In 1964, the Vikings had their first winning season (8–5–1). Hawkins had two interceptions, two fumble recoveries and two sacks. He returned both interceptions for touchdowns. In an October 18 win over the Pittsburgh Steelers, 30–10, he intercepted an Ed Brown pass and returned it 56 yards for a touchdown. In the final game of the season, against the Chicago Bears, he intercepted a Bill Wade pass and returned it 29 yards for a touchdown, in a 41–14 Vikings win. He was selected by the Minneapolis-St. Paul (Twin Cities) chapter of the Professional Football Writers Association of America to receive the Vikings first Terry Dillon Award, after the 1964 season.

In 1965, the Vikings defense now included future Hall of Fame defensive end Carl Eller, Gary Larsen, Jim Marshall, Roy Winston, Ed Sharockman and Karl Kassulke; all of whom would play on the 1969 Vikings NFL championship team. Coach Van Brocklin described Hawkins as the Vikings defensive team leader, and one of the most respected players on the team.

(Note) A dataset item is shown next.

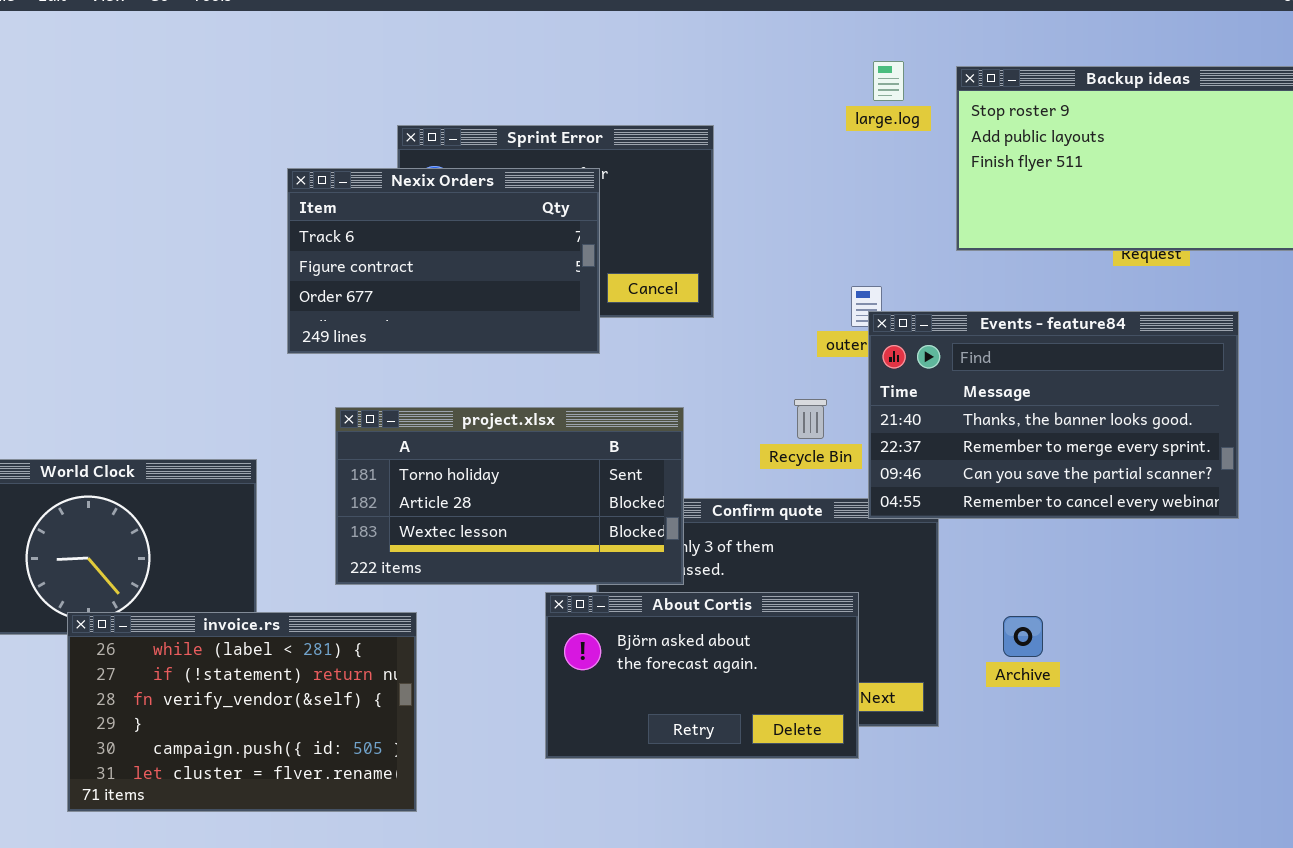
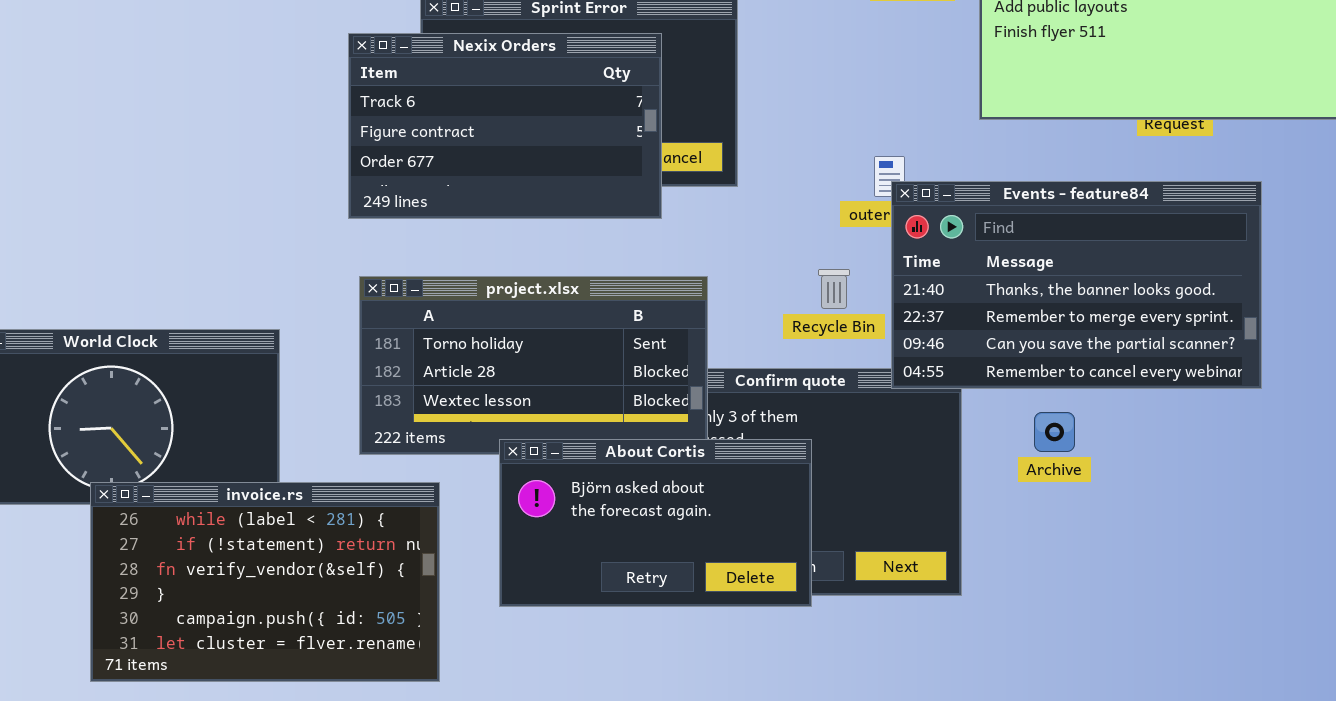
Nexix Orders: [287,168,600,354] -> [348,33,662,219], moved
About Cortis: [545,592,859,759] -> [499,439,812,607], moved
Archive: [1003,616,1043,657] -> [1034,412,1075,452], moved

Van Brocklin said the Vikings "defense is built around him". In 1965, he had three interceptions and three sacks. He again returned an interception for a touchdown. In what would be the final minutes of the final game of his NFL career, Hawkins intercepted a fourth quarter Rudy Bukich pass with 65 seconds left in the game. He returned it 35 yards for the game-winning touchdown over the Chicago Bears, 24–17.

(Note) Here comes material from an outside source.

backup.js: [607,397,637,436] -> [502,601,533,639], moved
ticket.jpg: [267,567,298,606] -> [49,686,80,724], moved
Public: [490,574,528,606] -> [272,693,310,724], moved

1965 was his final season in the NFL. At age 27, after five years with the Vikings, Hawkins informed the team in June 1966 that he would have to retire from football to pursue a legal career. He had accumulated 1½ years of credits at Emory Law School in Atlanta, and was informed he would lose the credit for all that work if he did not resume his legal studies. He did not believe transfer to a law school in Minnesota was viable, and was not seeking a trade to the newly formed Atlanta Falcons. After reconsidering in July, he ultimately decided to leave the Vikings and attend law school. He was replaced in 1966 at middle linebacker by Lonnie Warwick.

== Personal life and death ==
During the offseason, he lived with his wife and two children in Monroe, Georgia, where he helped manage a family ranch. He graduated from Emory Law School in 1968, and later worked as an assistant district attorney in Fulton County, Georgia. He also owned a metallurgic business in Minneapolis, and later relocated to Denver where he worked for an oil company. He and his second wife eventually moved to Devil's Tower, Wyoming, where they ran a 700-acre ranch.

Hawkins died in 2015; at the time of his death, he had Lewy body dementia. He was one of at least 345 NFL players to be diagnosed after death with chronic traumatic encephalopathy (CTE), which is caused by repeated hits to the head. He died six months after his fellow original Viking draftee Tommy Mason.